I think its awesome that solo also is able to control induction motors.

Which has started me thinking (and trying to convince others) that induction servo motors are an underrated idea. Of course the general idea is that BLDCs are awesome, (and then there are boomer memes about induction motors having low startup torque that I still see being propagated in this day and age of digital control where we dont just plug everything directly into the grid).

Im wondering if anyone here has hands on experience on the matter, or interesting theoretical arguments to bring to bear on the matter.

The basic tradeoff between induction and permanent magnet motors is that permanent magnets give you rotor currents for free (or at the price of neodymium). They do not dissipate current in the rotor, nor or you dissipating current in the stator in order to induce that rotor current. For a motor primarily concerned with continuous power output per kg, this is obviously a massive saving that the same number of kg of induction motor with a similar cooling setup cannot compete with, as we see affirmed empirically.

But if my use case demands I instead intend to maximize my 0.1s peak torque pulse, per kg of motor? And ive got a smarter controller than just plugging my induction motor into the grid?

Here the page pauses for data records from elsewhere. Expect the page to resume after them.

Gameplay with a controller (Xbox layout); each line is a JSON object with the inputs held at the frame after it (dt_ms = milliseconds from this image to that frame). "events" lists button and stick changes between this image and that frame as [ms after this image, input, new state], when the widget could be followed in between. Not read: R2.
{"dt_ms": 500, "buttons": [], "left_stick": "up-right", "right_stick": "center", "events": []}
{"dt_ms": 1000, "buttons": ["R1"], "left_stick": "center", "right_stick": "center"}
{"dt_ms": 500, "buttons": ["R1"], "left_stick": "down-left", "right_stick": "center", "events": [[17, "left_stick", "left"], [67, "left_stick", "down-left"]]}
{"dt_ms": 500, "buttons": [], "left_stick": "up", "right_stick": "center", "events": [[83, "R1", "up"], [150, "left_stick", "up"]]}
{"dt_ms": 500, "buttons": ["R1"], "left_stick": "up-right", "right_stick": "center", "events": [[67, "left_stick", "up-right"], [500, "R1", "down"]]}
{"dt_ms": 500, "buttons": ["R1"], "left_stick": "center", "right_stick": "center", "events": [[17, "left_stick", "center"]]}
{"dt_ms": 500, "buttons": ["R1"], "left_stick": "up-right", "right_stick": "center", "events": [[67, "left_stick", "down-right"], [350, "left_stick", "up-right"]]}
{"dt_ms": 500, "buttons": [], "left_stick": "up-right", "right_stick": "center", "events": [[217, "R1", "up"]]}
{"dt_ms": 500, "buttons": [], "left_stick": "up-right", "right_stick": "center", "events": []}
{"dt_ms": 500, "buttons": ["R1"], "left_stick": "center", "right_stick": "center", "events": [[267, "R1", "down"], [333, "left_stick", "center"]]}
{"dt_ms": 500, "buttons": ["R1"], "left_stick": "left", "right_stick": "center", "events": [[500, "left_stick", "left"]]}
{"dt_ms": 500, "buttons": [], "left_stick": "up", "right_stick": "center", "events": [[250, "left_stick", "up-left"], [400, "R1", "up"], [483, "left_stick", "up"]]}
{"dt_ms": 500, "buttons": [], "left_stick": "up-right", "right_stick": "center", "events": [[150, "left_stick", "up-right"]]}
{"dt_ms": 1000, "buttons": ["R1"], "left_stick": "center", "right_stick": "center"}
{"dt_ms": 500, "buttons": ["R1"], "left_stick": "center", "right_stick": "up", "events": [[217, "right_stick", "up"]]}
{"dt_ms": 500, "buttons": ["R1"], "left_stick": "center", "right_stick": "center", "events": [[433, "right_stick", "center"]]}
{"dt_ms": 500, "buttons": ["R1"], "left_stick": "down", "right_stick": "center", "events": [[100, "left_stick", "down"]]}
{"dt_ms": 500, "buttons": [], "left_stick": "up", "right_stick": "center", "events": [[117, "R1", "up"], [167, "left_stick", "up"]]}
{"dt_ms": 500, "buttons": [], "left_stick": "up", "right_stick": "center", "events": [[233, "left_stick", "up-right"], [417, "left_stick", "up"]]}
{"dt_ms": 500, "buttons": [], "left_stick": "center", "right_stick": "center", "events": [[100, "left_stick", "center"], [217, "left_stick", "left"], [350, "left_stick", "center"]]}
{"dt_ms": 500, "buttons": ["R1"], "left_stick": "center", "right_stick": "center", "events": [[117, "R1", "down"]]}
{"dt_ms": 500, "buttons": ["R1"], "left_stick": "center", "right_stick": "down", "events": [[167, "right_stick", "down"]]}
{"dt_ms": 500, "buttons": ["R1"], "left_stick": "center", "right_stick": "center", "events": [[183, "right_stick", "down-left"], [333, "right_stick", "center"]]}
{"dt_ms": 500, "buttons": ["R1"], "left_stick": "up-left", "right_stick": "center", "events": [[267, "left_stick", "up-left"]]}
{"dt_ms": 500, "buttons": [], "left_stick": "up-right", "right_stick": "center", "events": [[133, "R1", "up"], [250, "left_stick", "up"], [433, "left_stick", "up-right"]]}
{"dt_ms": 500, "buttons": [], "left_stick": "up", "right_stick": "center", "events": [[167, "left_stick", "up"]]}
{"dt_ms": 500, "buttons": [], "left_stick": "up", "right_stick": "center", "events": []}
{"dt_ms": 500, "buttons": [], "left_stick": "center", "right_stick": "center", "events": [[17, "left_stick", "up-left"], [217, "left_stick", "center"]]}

Permanent magnets limit your operating temperatures, and your operating flux densities. So in theory an induction motor can have a higher peak torque, if you manage to saturate your iron; which is a limit you are generally are advised to stay away from with permanent magnets. At least as long as your thermal window allows, and if your electronics can keep up with the current rating, you should be able to squeeze out the iron-limiting torque per unit area of air gap, no? If you try to do the math on that from the bottom up, I arrive at some pretty crazy peak Nm/kg numbers.

But if that is true, why are induction motors so rare in low duty cycle servo applications? I can not think of any. Am I missing something?